Another example of PAL’s dedication to its servicemembers was announced in July, when Lendlease and IHG Army hotels agreed to extend the offering of the Basic Allowance for Housing rate at all 40 on-base IHG Army Hotels located throughout the U.S., ensuring that service members’ needs are met. This extension provides individuals and their families with temporary lodging at BAH rates until they find permanent accommodation at their new duty station.

With the help of PAL, today, there are over 12,000 hotel rooms on 40 Army installations in the U.S. with over $1.2 billion spent on construction and renovation to date. No Army funds are contributed in any way and there are no government guarantees. PAL continues to outperform on key metrics such as guest satisfaction and garrison commander feedback. All revenue stays within the PAL program and approximately 43 cents of every $1 made is reinvested toward construction and sustainment over the life of this partnership.

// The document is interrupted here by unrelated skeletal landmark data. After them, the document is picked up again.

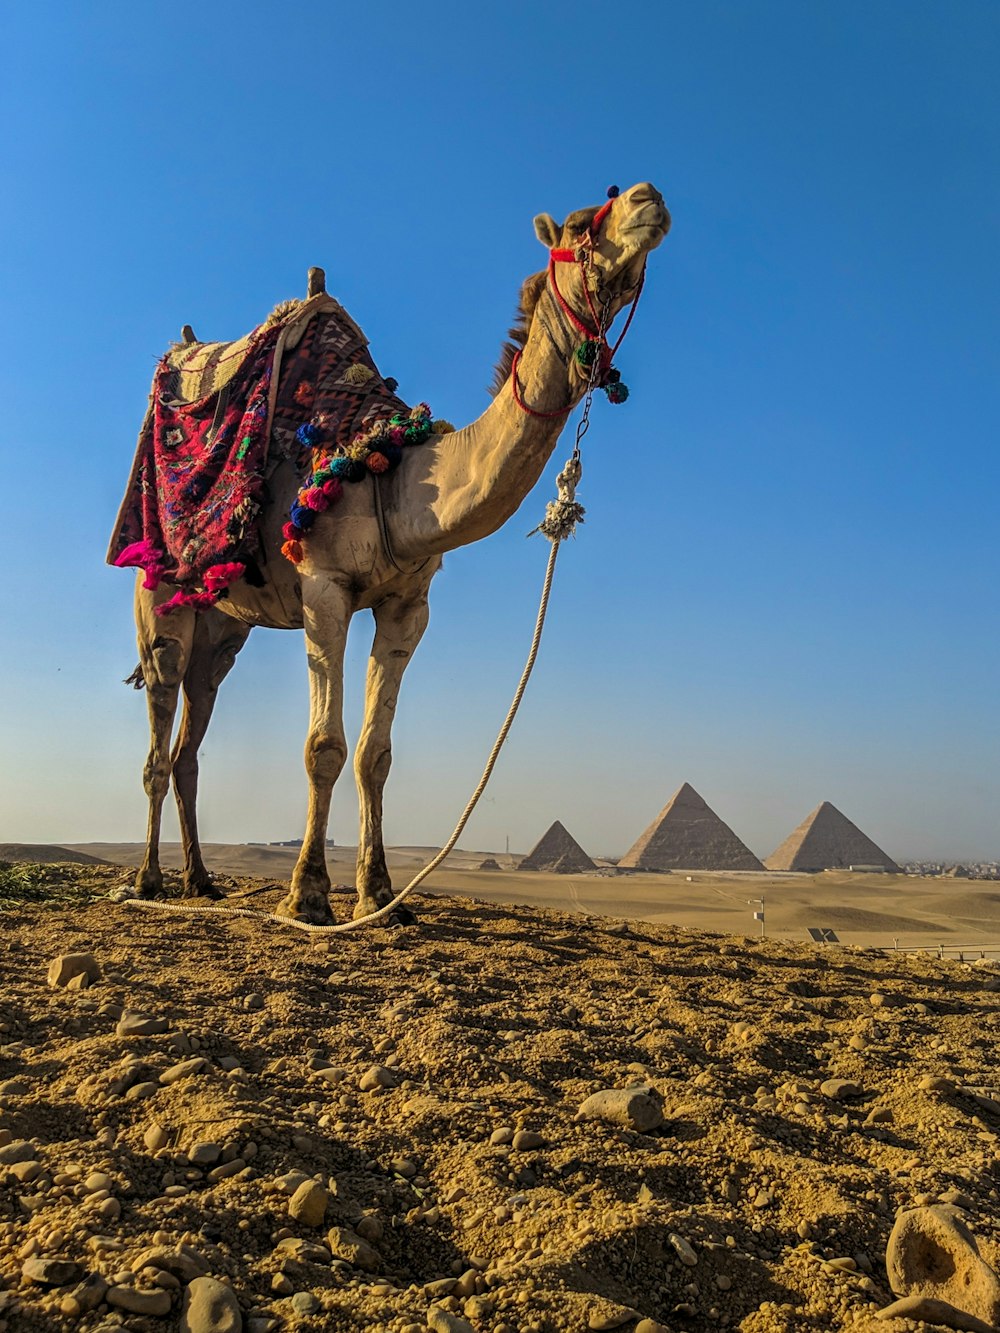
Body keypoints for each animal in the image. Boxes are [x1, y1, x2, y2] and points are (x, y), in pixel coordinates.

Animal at [125, 179, 674, 927]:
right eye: (586, 220)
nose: (650, 198)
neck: (399, 477)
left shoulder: (407, 604)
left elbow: (375, 754)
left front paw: (380, 894)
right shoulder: (324, 588)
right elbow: (324, 747)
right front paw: (308, 894)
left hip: (225, 626)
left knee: (192, 733)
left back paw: (202, 881)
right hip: (161, 598)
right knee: (159, 725)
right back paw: (149, 880)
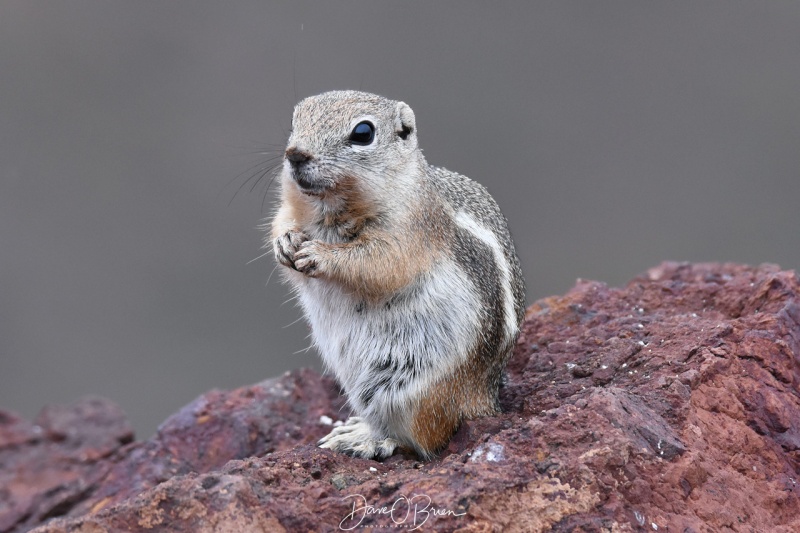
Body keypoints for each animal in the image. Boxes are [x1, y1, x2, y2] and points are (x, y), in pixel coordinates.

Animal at [268, 89, 524, 460]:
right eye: (295, 120)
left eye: (363, 133)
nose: (295, 154)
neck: (328, 210)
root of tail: (484, 402)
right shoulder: (291, 207)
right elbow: (282, 221)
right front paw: (284, 243)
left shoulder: (408, 233)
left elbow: (379, 263)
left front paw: (320, 255)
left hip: (408, 388)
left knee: (423, 438)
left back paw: (368, 439)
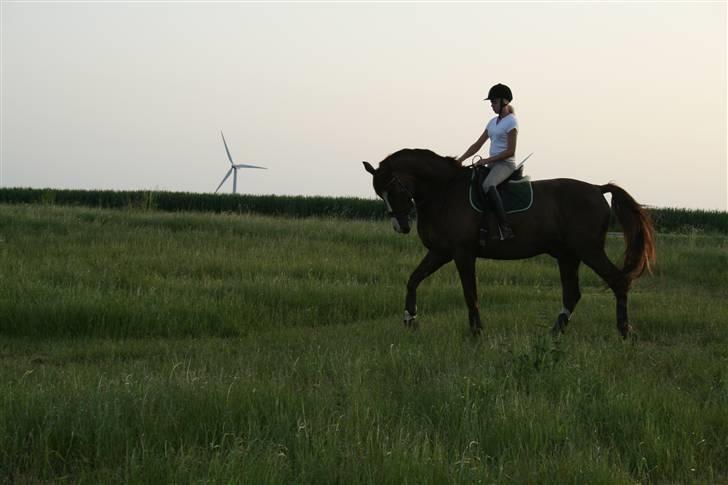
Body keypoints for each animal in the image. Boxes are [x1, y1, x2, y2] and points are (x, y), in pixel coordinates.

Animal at [362, 147, 656, 336]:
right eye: (380, 193)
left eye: (393, 187)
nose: (400, 226)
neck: (443, 193)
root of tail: (597, 188)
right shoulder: (440, 252)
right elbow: (413, 279)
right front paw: (410, 319)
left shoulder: (462, 253)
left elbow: (470, 293)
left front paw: (476, 332)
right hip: (568, 255)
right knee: (572, 293)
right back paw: (553, 333)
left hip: (588, 250)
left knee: (618, 281)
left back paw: (624, 331)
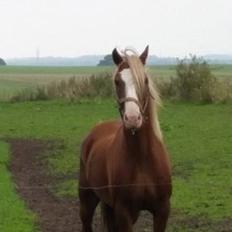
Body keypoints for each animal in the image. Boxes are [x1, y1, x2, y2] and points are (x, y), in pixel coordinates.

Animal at [79, 46, 171, 231]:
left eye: (145, 80)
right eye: (117, 81)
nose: (133, 118)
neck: (142, 157)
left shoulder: (162, 211)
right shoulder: (124, 212)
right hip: (87, 199)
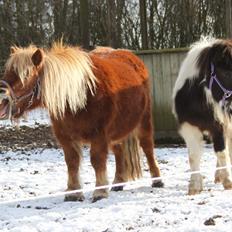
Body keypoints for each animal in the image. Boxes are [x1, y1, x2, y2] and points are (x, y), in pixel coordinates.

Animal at [0, 42, 163, 202]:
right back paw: (118, 183)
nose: (2, 102)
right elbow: (72, 162)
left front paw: (100, 191)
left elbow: (97, 160)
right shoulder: (65, 137)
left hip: (143, 122)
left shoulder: (99, 136)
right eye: (6, 72)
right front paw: (73, 192)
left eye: (26, 76)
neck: (80, 96)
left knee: (148, 148)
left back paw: (157, 180)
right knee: (119, 151)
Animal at [172, 37, 232, 194]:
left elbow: (222, 152)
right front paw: (194, 186)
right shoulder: (189, 127)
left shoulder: (220, 127)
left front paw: (228, 181)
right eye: (226, 72)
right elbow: (193, 156)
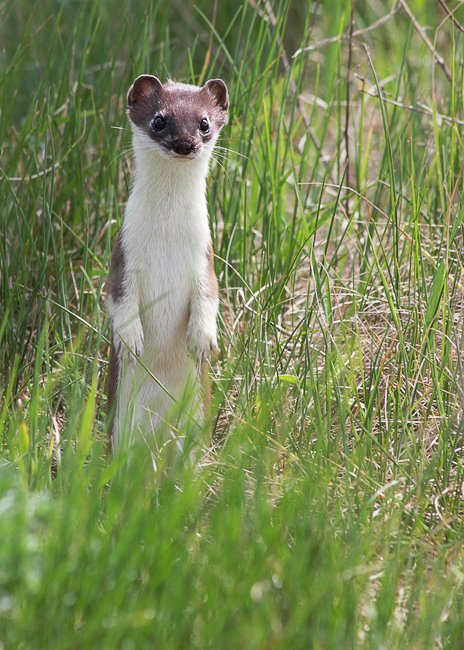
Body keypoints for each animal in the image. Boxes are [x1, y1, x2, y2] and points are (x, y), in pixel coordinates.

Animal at [105, 73, 228, 448]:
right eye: (159, 120)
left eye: (204, 123)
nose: (185, 143)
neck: (167, 236)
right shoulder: (124, 254)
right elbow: (119, 298)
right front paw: (130, 340)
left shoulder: (205, 256)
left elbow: (209, 295)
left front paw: (202, 339)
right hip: (119, 419)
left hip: (197, 414)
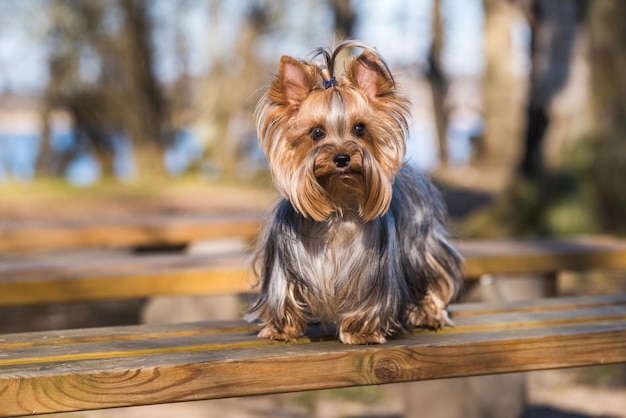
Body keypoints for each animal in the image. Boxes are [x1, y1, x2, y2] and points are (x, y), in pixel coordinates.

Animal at [246, 40, 460, 344]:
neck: (339, 205)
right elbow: (282, 293)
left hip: (424, 248)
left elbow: (367, 303)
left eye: (360, 128)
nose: (342, 158)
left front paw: (361, 332)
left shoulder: (374, 274)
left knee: (434, 279)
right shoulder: (282, 266)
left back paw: (431, 316)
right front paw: (281, 328)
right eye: (316, 132)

PAL continues to evolve with hotel industry best practices in terms of amenities and services and individuals working at these hotels have a passion for serving those who serve. Even during the pandemic when many amenities were curtailed, guests continued to report very positive experiences, with guest satisfaction scores achieving an all-time high. With a goal of improving quality of life for service members and their families, PAL continues to meet the mission of the Army’s program through partnership and accomplish what it set out to do — provide military travelers and their families with a home away from home where they are truly appreciated for their service and dedication.

Gretchen Turpen is senior vice president and head of lodging for Lendlease.